У нее была семья, как у людей, хорошая, дружная: муж — солидный человек, машинист местного депо, сын — школьник; и вдруг, как она выражалась, словно ураган, налетела на нее любовь к племяннику своей дальней родственницы. Ей было лет сорок пять, а то и того больше, племяннику родственницы двадцать четыре, но на вид он казался еще моложе.
Вечерами он являлся навестить Клавдию Петровну, тихонько стучал в дверь, садился на край ее постели, тощенький, с тщательно прилизанными белокурыми волосами и нежным, кукольно-розовым цветом лица.
Клавдия Петровна, густо напудренная, пахнущая духами «Манон», в домашнем фланелевом, по зеленому полю алые розы, халате, любовно сжимала в своих мощных ладонях его по-цыплячьи хрупкую лапку.
— Как ты там, Бобик, дорогой мой? — спрашивала она, вглядываясь в его лицо обведенными черным карандашом глазами. — Не скучаешь без меня?

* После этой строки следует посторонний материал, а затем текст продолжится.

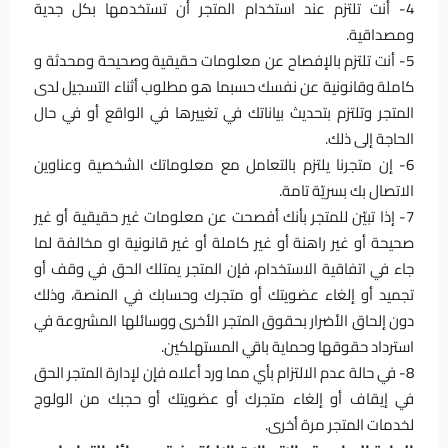
4- أنت تلتزم عند استخدام المتجر أن تستخدمها بكل جدية
ومصداقية.
5- أنت تلتزم بالإفصاح عن معلومات حقيقية وصحيحة ومحدثة و
كاملة وقانونية عن نفسك حسبما هو مطلوب أثناء التسجيل لدى
المتجر وتلتزم بتحديث بياناتك في تغييرها في الواقع أو في حال
الحاجة إلى ذلك.
6- إن متجرنا يلتزم بالتعامل مع معلوماتك الشخصية وعناوين
الاتصال بك بسريّة تامة.
7- إذا تبيّن للمتجر بأنك أفصحت عن معلومات غير حقيقية أو غير
صحيحة أو غير راهنة أو غير كاملة أو غير قانونية او مخالفة لما
جاء في اتفاقية الاستخدام، فإن المتجر يمتلك الحق في وقف أو
تجميد أو إلغاء عضويتك أو متجرك وحسابك في المنصة، وذلك
دون إلحاق الأضرار بحقوق المتجر الأخرى ووسائلها المشروعة في
استرداد حقوقها وحماية باقي المستهلكين.
8- في حالة عدم الالتزام بأي مما ورد أعلاه فإن لإدارة المتجر الحق
في إيقاف أو إلغاء متجرك أو عضويتك أو حجبك من الولوج
لخدمات المتجر مرة أخرى.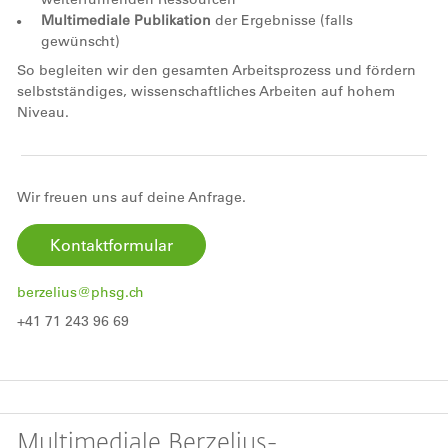
Multimediale Publikation
der Ergebnisse (falls
gewünscht)
So begleiten wir den gesamten Arbeitsprozess und fördern
selbstständiges, wissenschaftliches Arbeiten auf hohem
Niveau.
Wir freuen uns auf deine Anfrage.
Kontaktformular
berzelius@phsg.ch
+41 71 243 96 69
Multimediale Berzelius-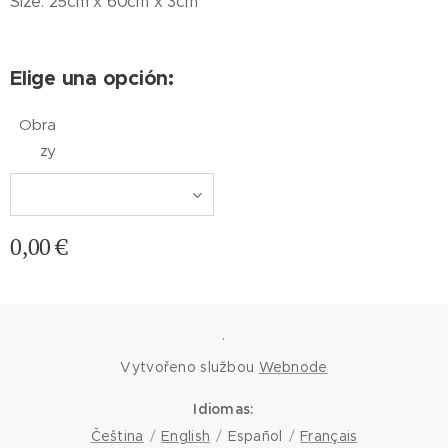
Size: 25cm x 60cm x 3cm
Elige una opción:
Obra
zy
0,00
€
.
Vytvořeno službou
Webnode
Idiomas
Čeština
English
Español
Français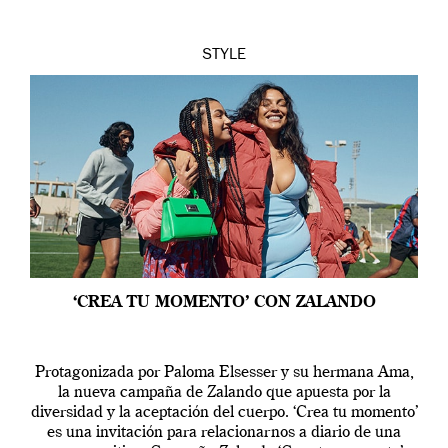
STYLE
‘CREA TU MOMENTO’ CON ZALANDO
Protagonizada por Paloma Elsesser y su hermana Ama,
la nueva campaña de Zalando que apuesta por la
diversidad y la aceptación del cuerpo. ‘Crea tu momento’
es una invitación para relacionarnos a diario de una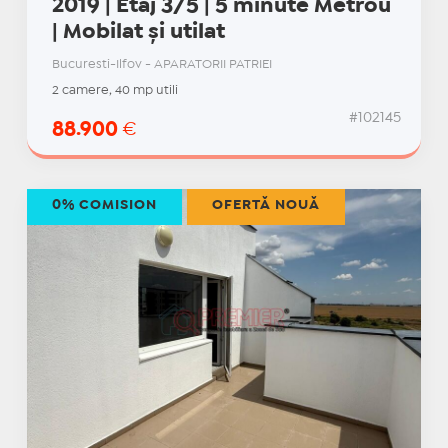
2019 | Etaj 3/5 | 5 minute Metrou
| Mobilat și utilat
Bucuresti-Ilfov - APARATORII PATRIEI
2 camere, 40 mp utili
#102145
88.900
€
0% COMISION
OFERTĂ NOUĂ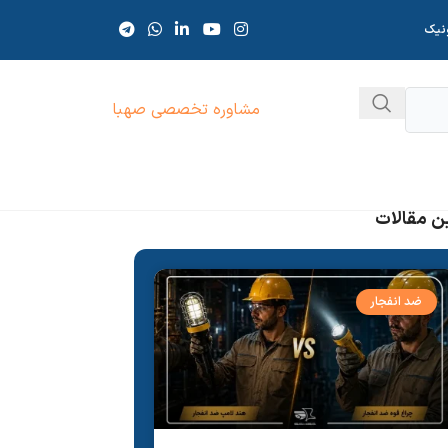
ونیک
مشاوره تخصصی صهبا
ن مقالات
ضد انفجار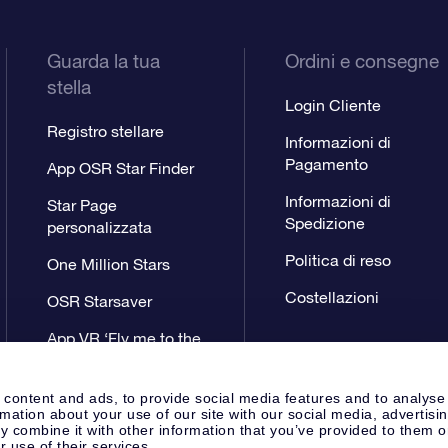
Guarda la tua
Ordini e consegne
stella
Login Cliente
Registro stellare
Informazioni di
Pagamento
App OSR Star Finder
Informazioni di
Star Page
Spedizione
personalizzata
Politica di reso
One Million Stars
Costellazioni
OSR Starsaver
App VR ‘Fly me to the
stars’
 content and ads, to provide social media features and to analyse
rmation about your use of our site with our social media, advertisi
 combine it with other information that you’ve provided to them o
r use of their services.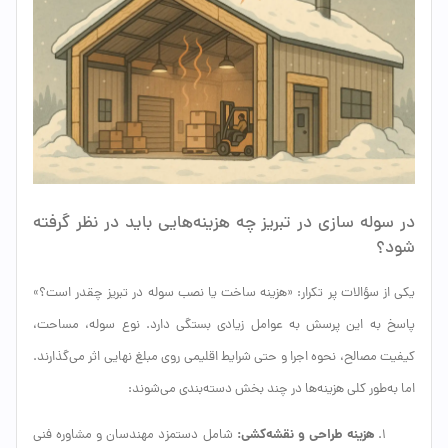
در سوله سازی در تبریز چه هزینه‌هایی باید در نظر گرفته
شود؟
یکی از سؤالات پر تکرار: «هزینه ساخت یا نصب سوله در تبریز چقدر است؟»
پاسخ به این پرسش به عوامل زیادی بستگی دارد. نوع سوله، مساحت،
کیفیت مصالح، نحوه اجرا و حتی شرایط اقلیمی روی مبلغ نهایی اثر می‌گذارند.
اما به‌طور کلی هزینه‌ها در چند بخش دسته‌بندی می‌شوند:
هزینه طراحی و نقشه‌کشی:
شامل دستمزد مهندسان و مشاوره فنی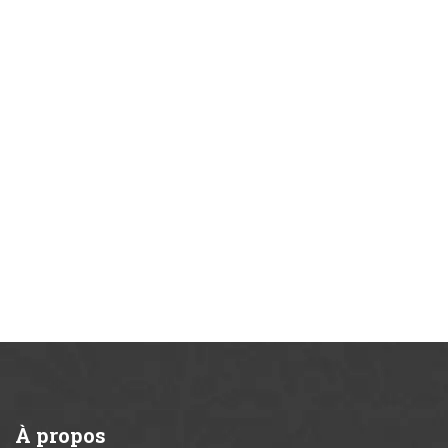
À
propos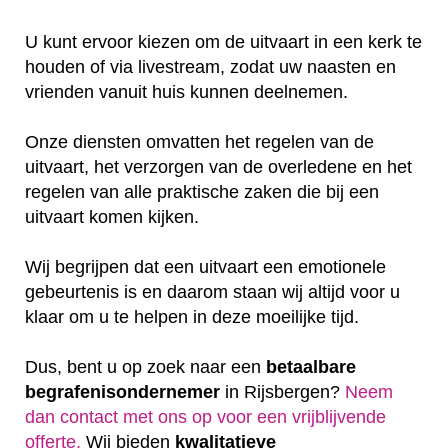
U kunt ervoor kiezen om de uitvaart in een kerk te
houden of via livestream, zodat uw naasten en
vrienden vanuit huis kunnen deelnemen.
Onze diensten omvatten het regelen van de
uitvaart, het verzorgen van de overledene en het
regelen van alle praktische zaken die bij een
uitvaart komen kijken.
Wij begrijpen dat een uitvaart een emotionele
gebeurtenis is en daarom staan wij altijd voor u
klaar om u te helpen in deze moeilijke tijd.
Dus, bent u op zoek naar een
betaalbare
begrafenisondernemer
in Rijsbergen?
Neem
dan contact met ons op voor een vrijblijvende
offerte‎.
Wij bieden
kwalitatieve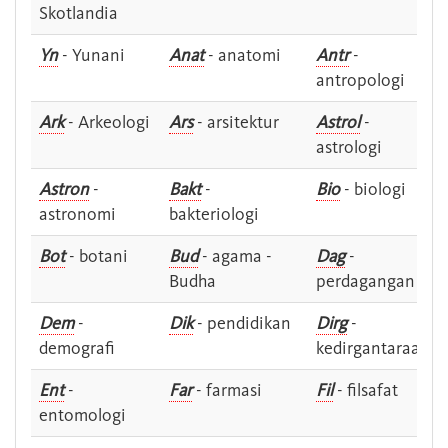
Skotlandia
Yn
- Yunani
Anat
- anatomi
Antr
-
antropologi
Ark
- Arkeologi
Ars
- arsitektur
Astrol
-
astrologi
Astron
-
Bakt
-
Bio
- biologi
astronomi
bakteriologi
Bot
- botani
Bud
- agama -
Dag
-
Budha
perdagangan
Dem
-
Dik
- pendidikan
Dirg
-
demografi
kedirgantaraan
Ent
-
Far
- farmasi
Fil
- filsafat
entomologi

Он выглядел особенно невзрачным рядом с нею, крупной, громкоголосой, казавшейся еще более массивной в своем цветастом халате.
— Скучаю, — отвечал вздыхая, то ли оттого, что и в самом деле скучал без нее, то ли потому, что ему, наверное, изрядно надоедали ее бесконечные расспросы, — конечно скучаю, как же иначе?